A comfortable silence descended as the car raced through the warm night. She didn’t ask where they were going, and he didn’t say. He’d said they would be flying, but knowing Jacob Donovan, that could mean anything. Once he’d told her he was taking her to paradise, and they’d spent all afternoon in bed. She’d thought paradise was the name of one of the out-of-the-way cafés he loved so well.
When they turned underneath the sign that said “Donovan and Company” she turned to him. “Your fire-fighting company?”
“Yes.” He drove past a neat concrete and glass office toward a group of hangars. “You trust me, don’t you?”
“Yes. I’ve never stopped trusting you, Jacob.”
He shot her a quizzical look.
“Never once,” she added. “Not in all the years I’ve known you have I ever found you unworthy of my trust. That was never a problem between us.”
He smiled. “That’s a nice place to start.”
He cut the engine and leaned across the seat. Gliding his fingers into her gleaming hair, he cupped her face.
“Tonight is an impulse, Rachel. I had no idea you were coming to Greenville.”
“Neither did I.”
They looked deep into each other’s eyes. Jacob leaned closer until their lips were almost touching. But he knew that if he started kissing her now, he would never stop. And as much as he wanted to make love to her, he wanted more to say what was on his mind
Still holding her face, he said, “When I heard you were in town, I told myself I didn’t care.”

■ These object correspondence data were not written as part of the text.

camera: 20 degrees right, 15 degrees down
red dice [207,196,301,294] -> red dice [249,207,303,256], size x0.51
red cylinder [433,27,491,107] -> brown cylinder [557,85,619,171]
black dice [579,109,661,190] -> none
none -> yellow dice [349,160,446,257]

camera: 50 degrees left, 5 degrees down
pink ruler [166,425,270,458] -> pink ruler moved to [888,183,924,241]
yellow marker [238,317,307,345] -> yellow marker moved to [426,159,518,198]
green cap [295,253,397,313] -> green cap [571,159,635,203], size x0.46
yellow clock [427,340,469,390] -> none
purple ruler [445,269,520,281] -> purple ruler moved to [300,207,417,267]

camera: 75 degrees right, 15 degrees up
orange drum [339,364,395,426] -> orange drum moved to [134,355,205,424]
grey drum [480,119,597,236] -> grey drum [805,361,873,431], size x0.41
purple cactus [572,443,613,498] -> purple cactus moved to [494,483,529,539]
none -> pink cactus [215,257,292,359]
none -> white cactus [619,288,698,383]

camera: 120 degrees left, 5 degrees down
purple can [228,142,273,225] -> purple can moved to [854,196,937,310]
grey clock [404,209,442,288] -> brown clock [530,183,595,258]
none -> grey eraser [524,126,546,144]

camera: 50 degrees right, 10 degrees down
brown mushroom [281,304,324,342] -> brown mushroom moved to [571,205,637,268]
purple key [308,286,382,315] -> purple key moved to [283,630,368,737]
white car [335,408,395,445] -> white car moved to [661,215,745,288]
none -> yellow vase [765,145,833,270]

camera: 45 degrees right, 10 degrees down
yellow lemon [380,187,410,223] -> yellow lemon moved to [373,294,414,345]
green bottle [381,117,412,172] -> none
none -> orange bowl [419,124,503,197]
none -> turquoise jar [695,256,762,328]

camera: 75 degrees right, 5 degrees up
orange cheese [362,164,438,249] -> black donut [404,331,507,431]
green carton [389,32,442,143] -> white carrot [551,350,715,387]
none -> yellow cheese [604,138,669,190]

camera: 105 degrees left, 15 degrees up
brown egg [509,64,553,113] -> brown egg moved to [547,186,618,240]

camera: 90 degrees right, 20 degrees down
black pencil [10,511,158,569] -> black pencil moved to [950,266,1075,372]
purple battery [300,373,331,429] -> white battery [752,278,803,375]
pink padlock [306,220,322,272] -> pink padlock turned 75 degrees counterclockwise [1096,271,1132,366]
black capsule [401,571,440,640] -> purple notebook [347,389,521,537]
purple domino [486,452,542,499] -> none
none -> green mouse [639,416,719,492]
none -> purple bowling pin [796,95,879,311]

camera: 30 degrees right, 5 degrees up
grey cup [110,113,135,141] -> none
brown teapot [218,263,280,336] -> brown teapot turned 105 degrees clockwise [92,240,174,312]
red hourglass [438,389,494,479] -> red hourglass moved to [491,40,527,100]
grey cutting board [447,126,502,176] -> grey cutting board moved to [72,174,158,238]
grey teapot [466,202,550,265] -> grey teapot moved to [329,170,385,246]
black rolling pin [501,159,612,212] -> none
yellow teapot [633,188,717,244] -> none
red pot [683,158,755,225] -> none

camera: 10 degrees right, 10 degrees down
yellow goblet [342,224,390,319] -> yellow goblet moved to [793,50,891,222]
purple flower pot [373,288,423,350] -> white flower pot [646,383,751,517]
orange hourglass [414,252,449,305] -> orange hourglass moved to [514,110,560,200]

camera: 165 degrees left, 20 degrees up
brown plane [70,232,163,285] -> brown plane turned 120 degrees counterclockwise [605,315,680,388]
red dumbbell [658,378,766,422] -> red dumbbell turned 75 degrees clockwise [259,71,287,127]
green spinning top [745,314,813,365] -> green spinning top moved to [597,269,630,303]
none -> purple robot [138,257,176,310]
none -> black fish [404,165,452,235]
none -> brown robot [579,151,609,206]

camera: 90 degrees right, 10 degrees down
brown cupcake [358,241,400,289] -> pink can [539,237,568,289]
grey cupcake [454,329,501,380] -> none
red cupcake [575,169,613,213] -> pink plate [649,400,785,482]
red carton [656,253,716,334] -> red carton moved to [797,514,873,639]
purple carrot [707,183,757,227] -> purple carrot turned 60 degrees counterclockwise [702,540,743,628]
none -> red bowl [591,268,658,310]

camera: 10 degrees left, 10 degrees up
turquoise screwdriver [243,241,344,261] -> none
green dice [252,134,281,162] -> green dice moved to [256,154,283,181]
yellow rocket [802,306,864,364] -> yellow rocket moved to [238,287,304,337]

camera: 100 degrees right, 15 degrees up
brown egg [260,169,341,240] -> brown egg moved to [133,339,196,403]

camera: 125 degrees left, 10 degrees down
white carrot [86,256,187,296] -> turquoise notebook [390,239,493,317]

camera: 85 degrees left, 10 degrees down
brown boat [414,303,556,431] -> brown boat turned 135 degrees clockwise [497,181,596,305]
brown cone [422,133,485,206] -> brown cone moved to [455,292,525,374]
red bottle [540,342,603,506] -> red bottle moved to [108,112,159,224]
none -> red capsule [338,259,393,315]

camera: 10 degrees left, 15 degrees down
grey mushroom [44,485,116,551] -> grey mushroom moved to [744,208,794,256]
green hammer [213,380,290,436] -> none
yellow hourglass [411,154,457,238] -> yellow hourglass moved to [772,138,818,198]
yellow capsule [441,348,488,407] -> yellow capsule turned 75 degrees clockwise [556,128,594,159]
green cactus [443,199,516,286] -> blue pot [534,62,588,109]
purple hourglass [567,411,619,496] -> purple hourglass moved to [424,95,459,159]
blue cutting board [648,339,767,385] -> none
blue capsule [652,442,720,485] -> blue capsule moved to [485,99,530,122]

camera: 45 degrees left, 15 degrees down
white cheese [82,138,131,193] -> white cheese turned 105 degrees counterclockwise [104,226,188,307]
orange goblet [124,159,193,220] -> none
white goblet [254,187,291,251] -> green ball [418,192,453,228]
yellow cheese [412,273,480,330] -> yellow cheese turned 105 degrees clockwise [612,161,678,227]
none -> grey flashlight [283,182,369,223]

“Did it work?” she whispered.
“No.”
“It never has for me either.”
His lips brushed her forehead. “You’ve told yourself you didn’t care?”
“For years.”
He laid his cheek against her hair. They were silent while the night sounds beat around them—the distant sounds of traffic on the highway, the singing of crickets in the bushes, the whining of the ever present mosquitoes in the sultry delta.
Rachel broke the silence. “Finally, it didn’t work anymore, Jacob. After you left Florida, I knew I had to come to you.”